Charges d’intérêts ;

Pertes de change ;

Autres charges financières ;

Dotations aux amortissements, dépréciations et provisions- charges financières.

     Charges exceptionnelles

Charges exceptionnelles sur opérations de gestion ;
Valeurs comptables des éléments d’actif cédés ;
Autres charges exceptionnelles ;
Dotations aux amortissements, dépréciations et provisions- charges exceptionnelles.

 

Quelques définitions complémentaires

L'excédent brut d'exploitation (EBE) d'une entreprise, également nommé bénéfice brut d'exploitation (en anglais GOP, gross operating profit, ou EBITDA ), est la ressource d'exploitation (après prise en compte des charges de personnel mais avant amortissement) dégagée au cours d'une période par l'activité principale de l'entreprise. C'est la marge bénéficiaire, appelée aussi marge opérationnelle.

L'excédent brut d'exploitation est le solde entre les produits d'exploitation et les charges d'exploitation qui ont été consommées pour obtenir ces produits. Il correspond donc au résultat du processus d'exploitation, et diffère du résultat d'exploitation dans la mesure où il ne prend pas en compte les dotations aux amortissements et provisions pour dépréciation d'actif.
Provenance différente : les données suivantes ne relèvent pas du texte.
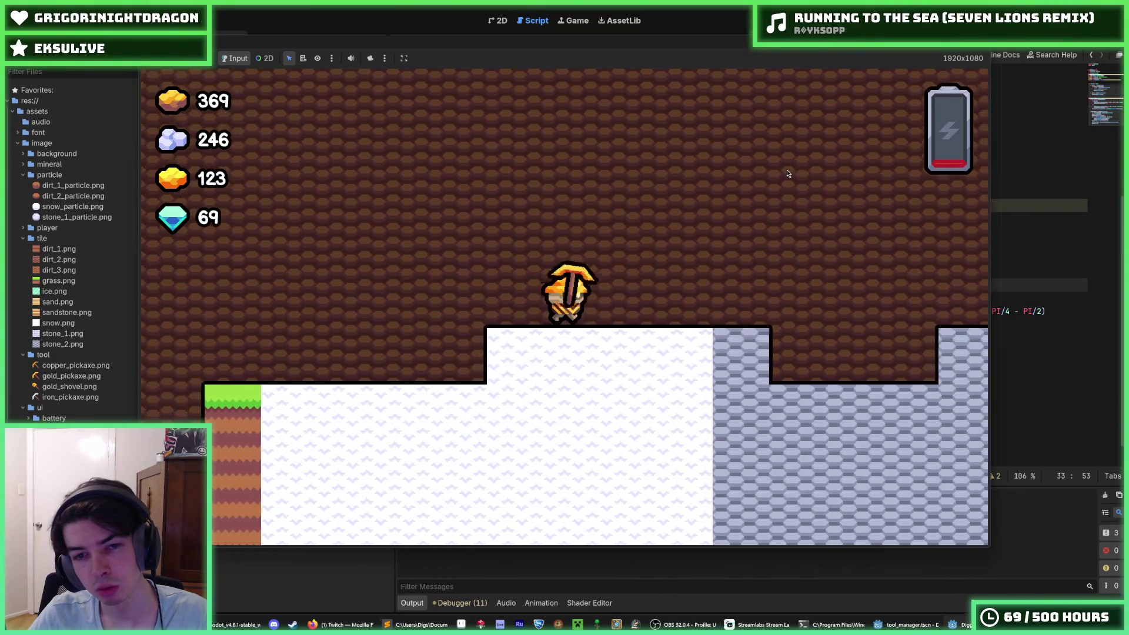
{"action": "key", "text": "d"}
{"action": "key", "text": "a"}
L'expression de langue anglaise Earnings before Interest, Taxes, Depreciation, and Amortization, connue par son sigle EBITDA désigne les revenus avant intérêts, impôts (taxes), dotations aux amortissements et provisions sur immobilisations (mais après dotations aux provisions sur stocks et créances clients).

Il s’agit d’un indicateur initialement développé aux États-Unis. Ce n'est pas un indicateur normalisé, c’est-à-dire que le contenu peut différer d’une entreprise à une autre. ll met en évidence le profit généré par l’activité indépendamment des conditions de son financement (les charges financières), des contraintes fiscales (impôts et taxes), et du renouvellement de l’outil d’exploitation (amortissements).
Cet indicateur est utilisé par des financiers pour certaines analyses mais n’est pas représentatif du résultat de l’entreprise.

La marge brute représente la différence, hors taxes, entre le prix de vente et le coût de revient de biens ou de services. Cette notion est cependant peu normalisée, et peut par exemple se comprendre :

- comme une marge commerciale (différence entre le prix de vente et le prix d’achat d’une marchandise revendue en l’état) ; 
- ou comme la différence entre le chiffre d'affaires et tous les coûts de revient au cours d'un exercice comptable (total des coûts d’achat pour les marchandises achetées ou total des coûts de production).

La marge nette est la différence entre le prix de vente d'un produit et le coût de revient qui inclut également d'autres frais supportés par l'entreprise (frais de structure et frais de fonctionnement.

Ces notions peuvent varier d’une entreprise à une autre dans la composition des éléments pris en compte. Il importe donc de connaître la composition avant toute comparaison précise.